[Start of Attachment]

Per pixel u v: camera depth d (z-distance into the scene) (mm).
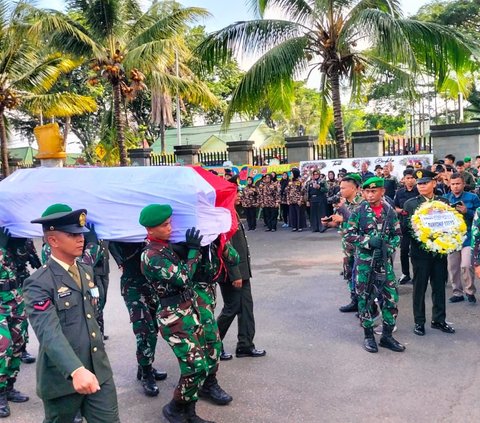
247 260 5602
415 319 6172
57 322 2994
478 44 14906
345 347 5848
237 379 5102
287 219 17062
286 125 50094
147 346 4898
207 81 38500
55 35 17688
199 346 4164
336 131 17062
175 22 18484
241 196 16672
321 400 4602
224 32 15906
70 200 4645
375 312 5738
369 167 16047
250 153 19438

[End of Attachment]

**Exercise**: Excluding every picture, write out each record word for word.

**Solution**:
Per pixel u v: camera depth d (z-distance into the scene) (mm).
247 260 5602
415 319 6172
57 322 2994
478 44 14906
345 347 5848
237 379 5102
287 219 17062
286 125 50094
147 346 4898
207 81 38500
55 35 17688
199 346 4164
336 131 17062
175 22 18484
241 196 16672
321 400 4602
224 32 15906
70 200 4645
375 312 5738
369 167 16047
250 153 19438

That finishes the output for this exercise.